> Task description
Write out each of the following lines word for word, leaving out the pictures.

> Records supplied
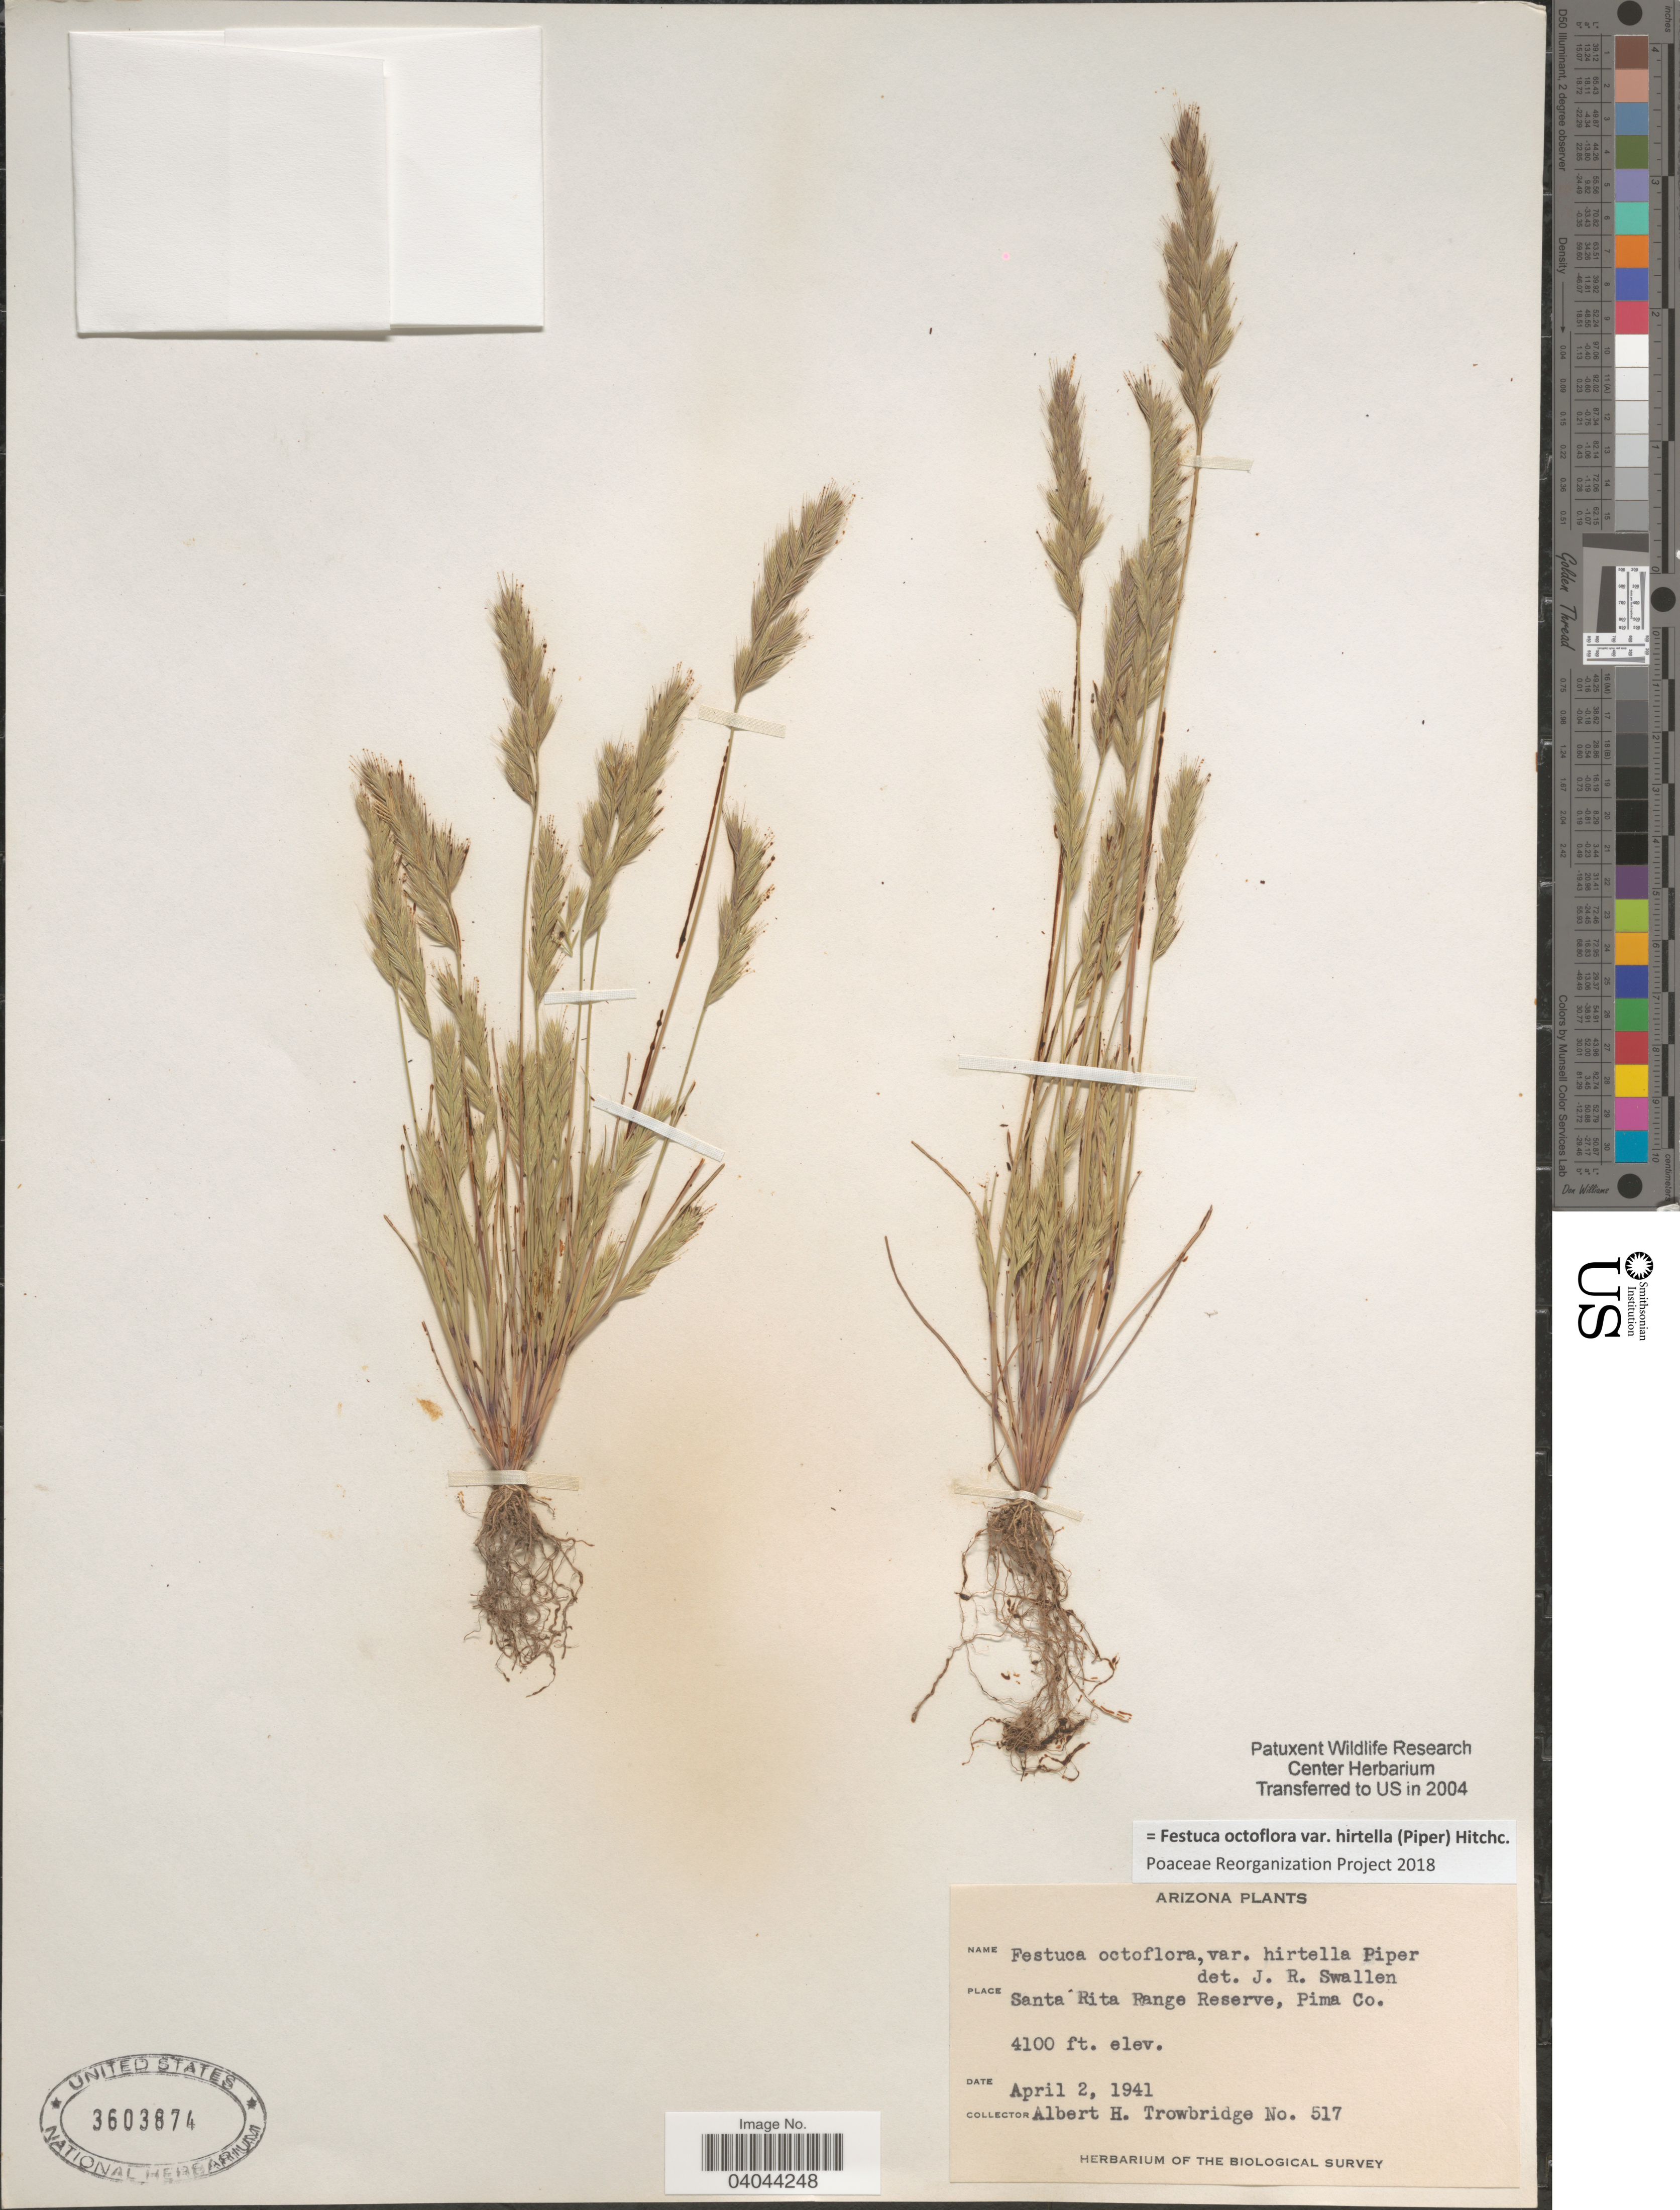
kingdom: Plantae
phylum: Tracheophyta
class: Liliopsida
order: Poales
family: Poaceae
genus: Festuca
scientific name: Festuca octoflora var. hirtella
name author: Piper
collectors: A. H. Trowbridge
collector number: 517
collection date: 1941-04-02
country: United States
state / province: Arizona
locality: Santa Rita Range Reserve, Pima Co.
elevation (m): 1250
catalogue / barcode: US 3603874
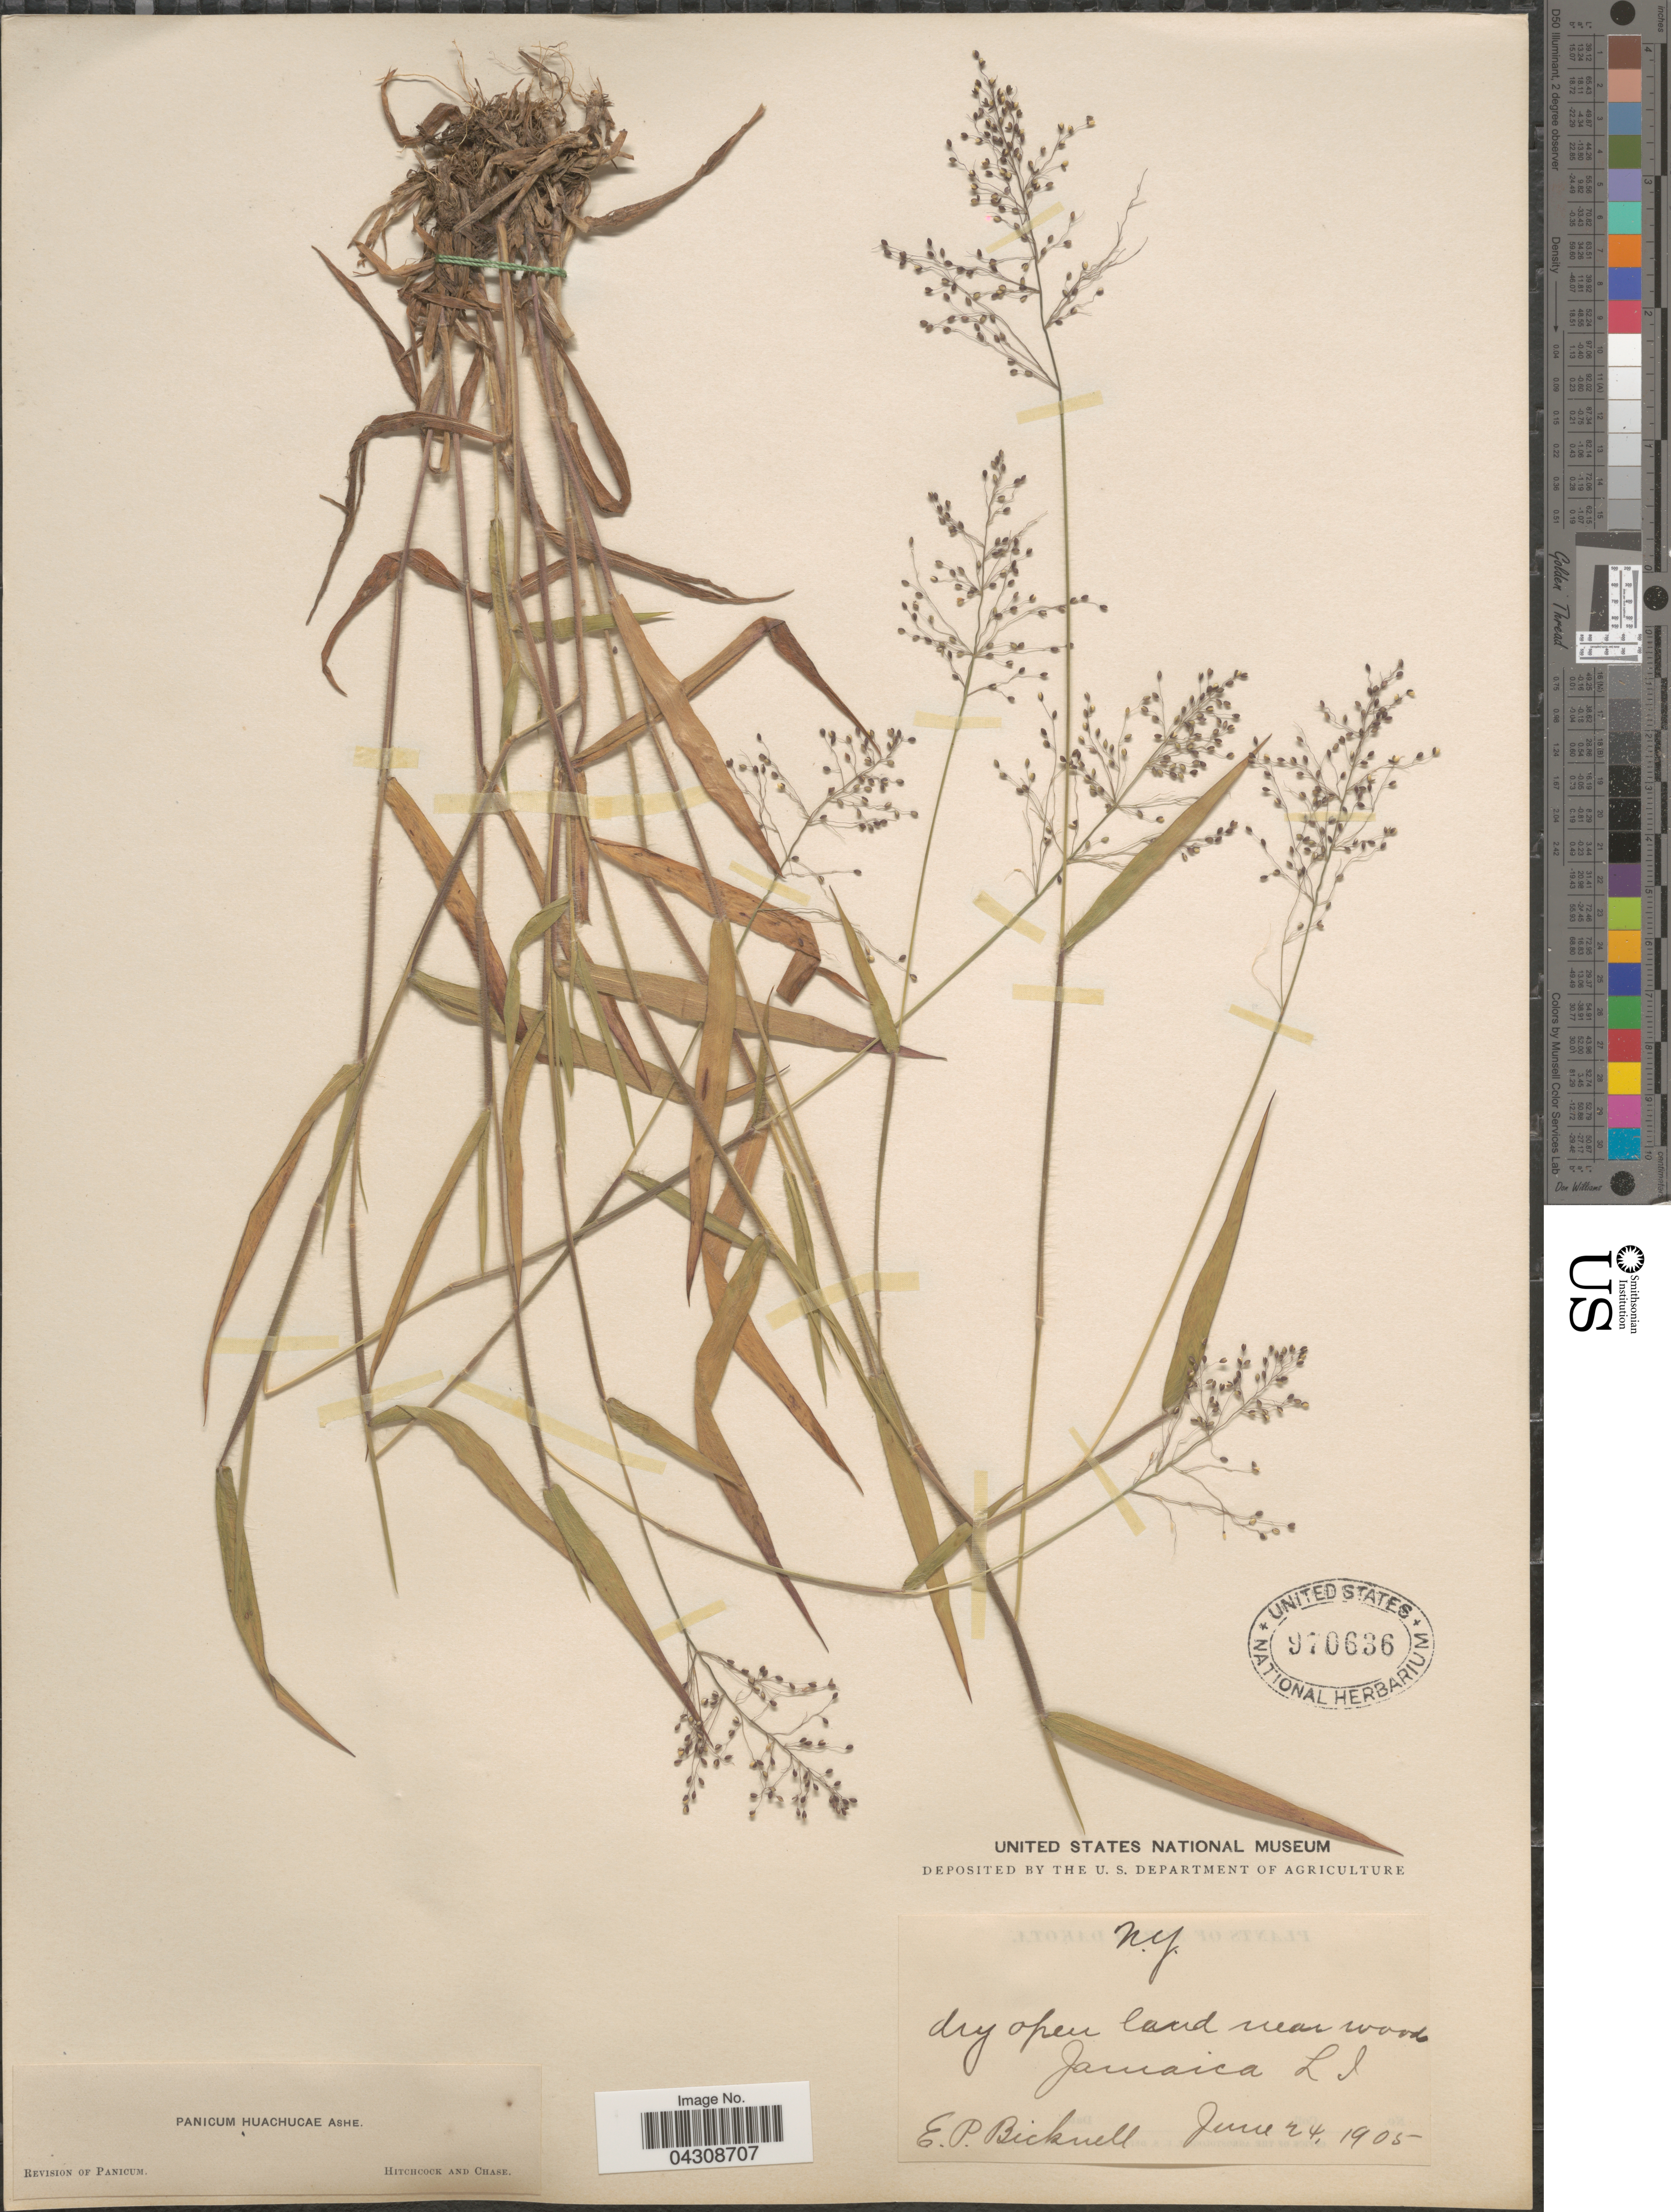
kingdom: Plantae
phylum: Tracheophyta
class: Liliopsida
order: Poales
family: Poaceae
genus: Dichanthelium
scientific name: Dichanthelium acuminatum var. acuminatum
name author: (Sw.) Gould & C.A. Clark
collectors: E. P. Bicknell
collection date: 1905-06-24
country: United States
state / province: New York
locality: Jamaica LI.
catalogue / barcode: US 970636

> Solution to this problem
kingdom: Plantae
phylum: Tracheophyta
class: Liliopsida
order: Poales
family: Poaceae
genus: Festuca
scientific name: Festuca octoflora var. hirtella
name author: Piper
collectors: A. H. Trowbridge
collector number: 517
collection date: 1941-04-02
country: United States
state / province: Arizona
locality: Santa Rita Range Reserve, Pima Co.
elevation (m): 1250
catalogue / barcode: US 3603874
kingdom: Plantae
phylum: Tracheophyta
class: Liliopsida
order: Poales
family: Poaceae
genus: Dichanthelium
scientific name: Dichanthelium acuminatum var. acuminatum
name author: (Sw.) Gould & C.A. Clark
collectors: E. P. Bicknell
collection date: 1905-06-24
country: United States
state / province: New York
locality: Jamaica LI.
catalogue / barcode: US 970636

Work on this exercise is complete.